Les planeurs ont une tolérance étroite aux changements de température. En raison des vagues de chaleur et de la hausse des températures nocturnes, le nombre de planeurs a diminué.

L’écologiste des espèces en voie de disparition et de l’adaptation au climat du WWF Australie, le Dr Kita Ashman, a déclaré que l’agriculture, l’urbanisation, l’exploitation forestière et les feux de brousse exerçaient une pression immédiate sur les planeurs.

Le changement climatique rendra également les vagues de chaleur et les feux de brousse plus fréquents, dit-il, et réduira le nombre d’arbres avec de vieux creux que les espèces utilisent comme nids.

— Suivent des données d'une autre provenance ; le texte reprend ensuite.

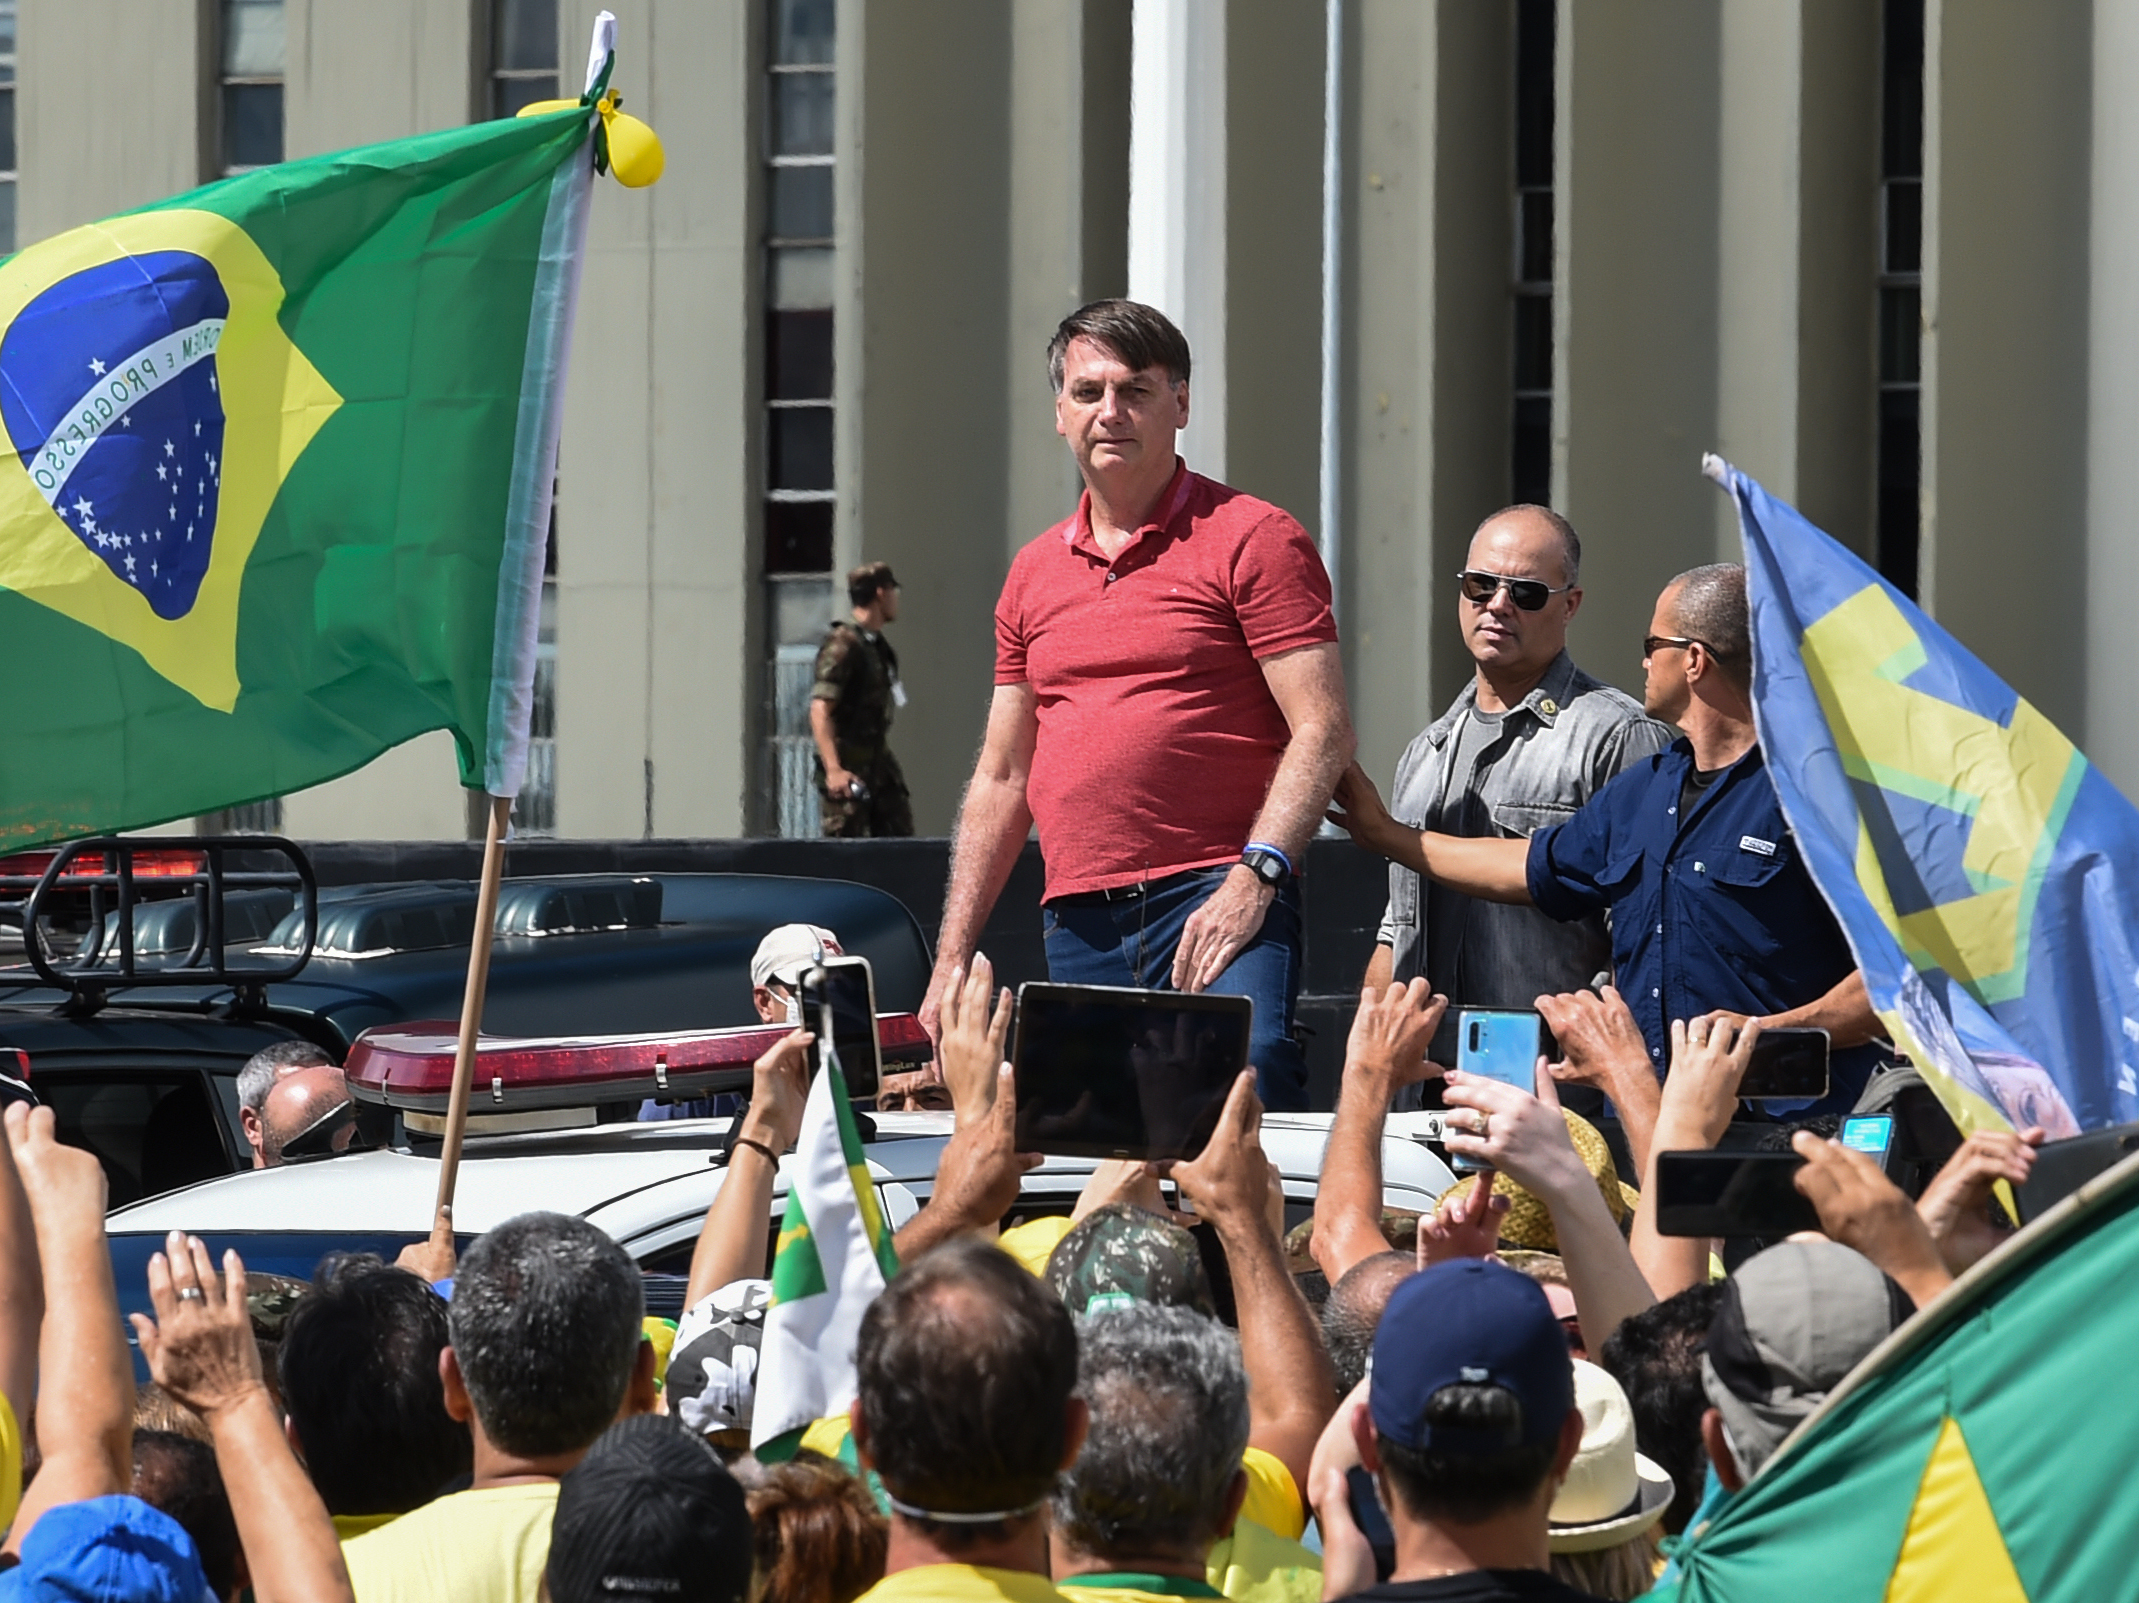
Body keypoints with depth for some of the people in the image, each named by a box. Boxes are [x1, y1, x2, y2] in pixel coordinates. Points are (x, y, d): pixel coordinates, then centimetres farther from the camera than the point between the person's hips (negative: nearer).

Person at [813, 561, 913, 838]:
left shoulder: (877, 645, 14)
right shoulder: (843, 643, -15)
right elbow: (820, 709, -23)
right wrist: (833, 770, -31)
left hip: (878, 762, 9)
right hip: (849, 767, -9)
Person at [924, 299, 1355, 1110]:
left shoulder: (1250, 539, 1)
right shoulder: (1034, 573, 19)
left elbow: (1323, 730, -7)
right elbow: (1002, 779, 22)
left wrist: (1255, 874, -19)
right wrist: (951, 960, 16)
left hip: (1218, 899, -6)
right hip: (1078, 921, 6)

En 2020, Ashman a mené une étude qui a révélé que l’exploitation forestière et la destruction de l’habitat se sont poursuivies après la première apparition des planeurs sur la liste des espèces en voie de disparition en 2016.

Ashman a ajouté que l’exploitation forestière avait généralement lieu dans le cadre d’accords forestiers étatiques qui ne relevaient pas de la loi fédérale sur l’environnement.

“Nous devons arrêter la destruction de l’habitat. Mais nous devons également prendre des mesures importantes sur le climat, ce qui entraînera des changements qui auront un impact sur les décennies à venir.

Le chef de projet de Wildlife Queensland, Matt Cecil, a déclaré que l’une des mesures de l’organisme de bienfaisance était d’encourager l’installation de nichoirs sur les planeurs.

“Nous essayons d’atténuer la perte de cavités dans les arbres. Ces cavités se trouvent dans des gommiers vieux de 150 ou 200 ans, et sans elles, les planeurs n’existent tout simplement pas.

Le Guardian a contacté la ministre de l’Environnement Tanya Plibersek pour commentaires.